PASSAGE SHOWN:
## Start

Outside the specialist world of arts discussion, Australia has two modes of talking about culture and art: the mockery from right-wing columnists who regularly attack artists (as well as other knowledge workers, such as scientists and university researchers), and the bathetic motherhood statements about art’s intrinsic worth that roll readily from the mouths of politicians. Art is considered a leisure activity, a luxury for an elite, an entertainment in the most reductive senses of the word, a value-free product.

Advocates even point out the economic benefits of a healthy culture, to combat the erroneous but widespread perception that it contributes nothing to the economic bottom line. (For the record, culture is a bigger industry than agriculture, and employs many more people than the mining sector.) But the danger is that these secondary issues become the primary justifications, erasing the reasons why culture actually matters.

Again and again, public discourse about art has taken the road of least resistance, preferring to shore up the status quo rather than to question, to expand, to educate, to inquire, to imagine better.

## End

DATA PROVIDED:
## Start

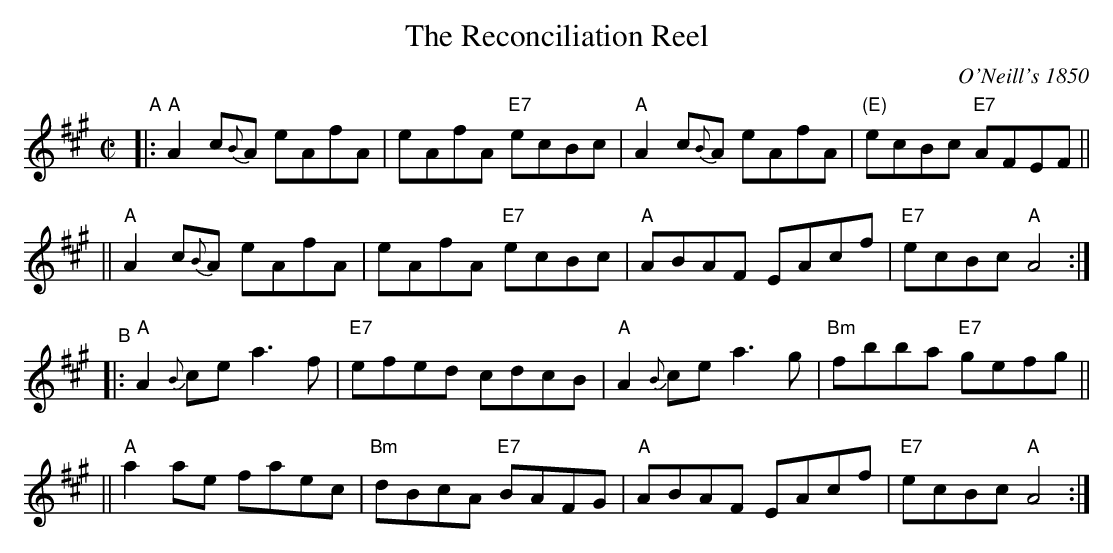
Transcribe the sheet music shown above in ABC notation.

## End

REQUESTS:
a: In the passage on how Australia talks about art, which industry is culture said to be bigger than?
b: List every way the passage on how Australia talks about art says art is considered.
c: Carry on the passage about how Australia talks about art from the point where it stops.

WRITTEN RESPONSES:
a: Agriculture.

b:
- A leisure activity
- A luxury for an elite
- An entertainment in the most reductive senses of the word
- A value-free product

c:
Criticism is a crucial part of making a culture. Critical discussion in all its manifestations – from the casual tweet to the considered academic essay – is the hinge that links an artwork to a public. Critique is what connects one work to another, and to the contexts – the histories and social meanings – that inform it. Argument is how we hammer out the value of a thing, creating over time a complex weave of consensus and disagreement. A healthy critical culture welcomes the new and strange, inviting those who might feel hesitant to step confidently into the rewards of not knowing.

Do we have this kind of public discussion in Australia? We do, but it scarcely exists inside our major media institutions. It’s fostered in small companies, on blogs, in forums and discussions that exist on the margins of mainstream discourse. Over the decades, our mainstream critical culture has failed to convince us – the public, our governments, even artists themselves – of the value of culture in our daily lives. It has failed to articulate why Australian art might matter as a public good, to individuals and to a broader society. And now, as Australian culture faces its biggest crisis, that failure is tragically manifest.

Under the newly constricted funding, small organisations and individuals – the sources of our most robust critique – are those who are most at risk. With a few noble exceptions, it’s always been those with the least institutional heft who have been the most outspoken. Indeed, small organisations and artists, rather than our well-resourced institutions, have driven almost all of the political heavy lifting in the turmoil of the past year. Just as the larger companies rely on the poorly funded independent sector to take the creative risks that generate new ideas and new talents, so the smaller organisations and individuals are those expected to stick out their necks to defend the whole.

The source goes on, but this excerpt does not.